Cuban Vice President Diaz-Canel: “The Cultural Policy Of The Cuban Revolution Is Unique” / 14ymedio

Abel Prieto, adviser to President Raul Castro on cultural issues in a forum of Ministers of Culture of Latin America and the Caribbean in 2010. (Ministry of Culture of Ecuador)
Abel Prieto, adviser to President Raul Castro on cultural issues in a forum of Ministers of Culture of Latin America and the Caribbean in 2010. (Ministry of Culture of Ecuador)

14ymedio biggerA few days after the censorship of Juan Carlos Cremata’s production of The King is Dying, cultural policy has been the topic of discussion on Monday at the National Assembly commission dedicated to these issues. The first vice president of the Councils of States and of Ministers Miguel Diaz-Canel Bermudez, participated in the debate.

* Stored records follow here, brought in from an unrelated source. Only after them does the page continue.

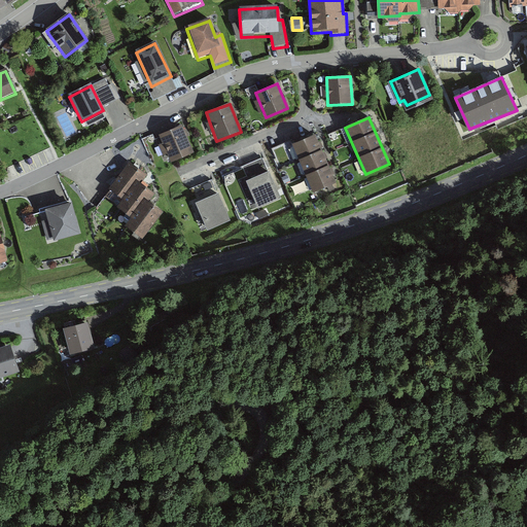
[(181,127),(160,136),(170,163),(192,153),(181,127)]
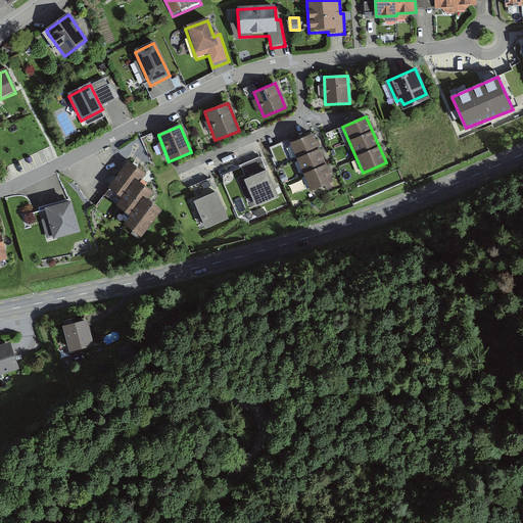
[(332,181),(312,134),(289,143),(311,191),(332,181)]
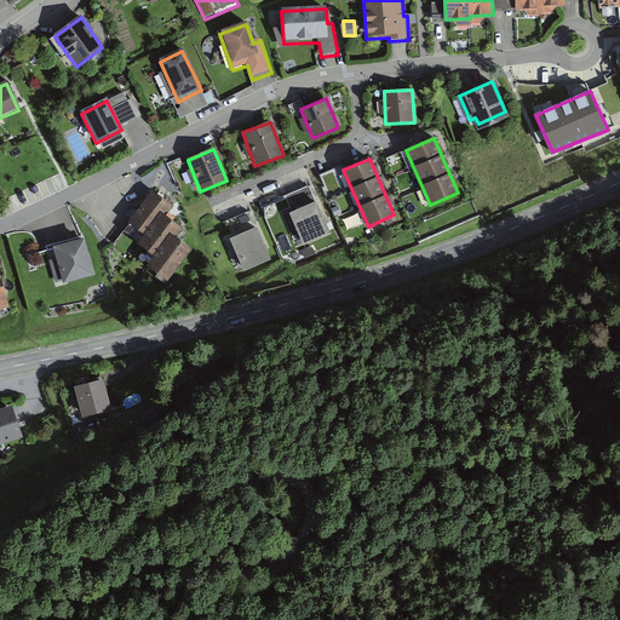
[(172,206),(153,191),(128,222),(144,235),(138,244),(155,257),(149,264),(168,279),(193,247),(177,234),(183,227),(166,213),(172,206)]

The parliamentarians discussed the implementation of cultural policy in public spaces, which led to Diaz-Canel to warn that “the enemies of the Cuban process are trying to use culture as a platform of capitalist restoration. Therefore they insist on the trivialization and vulgarization of culture.”

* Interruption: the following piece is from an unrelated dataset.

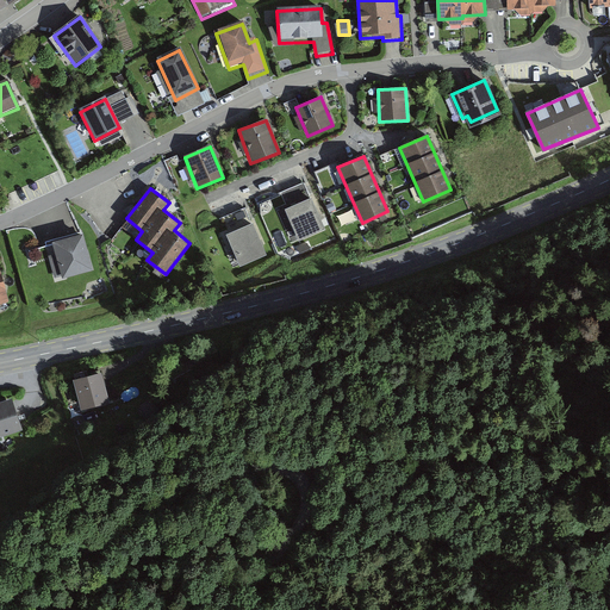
[(309,188),(282,198),(299,242),(325,232),(309,188)]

Also present at the commission were Abel Prieto, adviser to President Raul Castro on cultural issues, and the Minister of Culture, Julian Gonzalez, along with officials of the Cuban Institute of Radio and Television and the Ministry of Domestic Trade. The normalization of relations with the United States prompted the first vice president to claim that “in the new scenario (…) Cuba should take advantage of the economic opportunities that circumstance offers, but must also assume the ideological challenge.” According to the official, “in that sense, the role of culture is unquestionable.”

Diaz-Canel said that “at a time when the contents, their distribution and impact take on a great importance in the political landscape, the political culture of the Cuban Revolution is the guarantee of national sovereignty (…) and is unique.” The Ministry of Culture, he added, “is the governing body of its application, but all government agencies must participate in its application.

Abel Prieto, for his part, specified that “it is not about imposing one culture, but promoting it, to guide people’s taste.”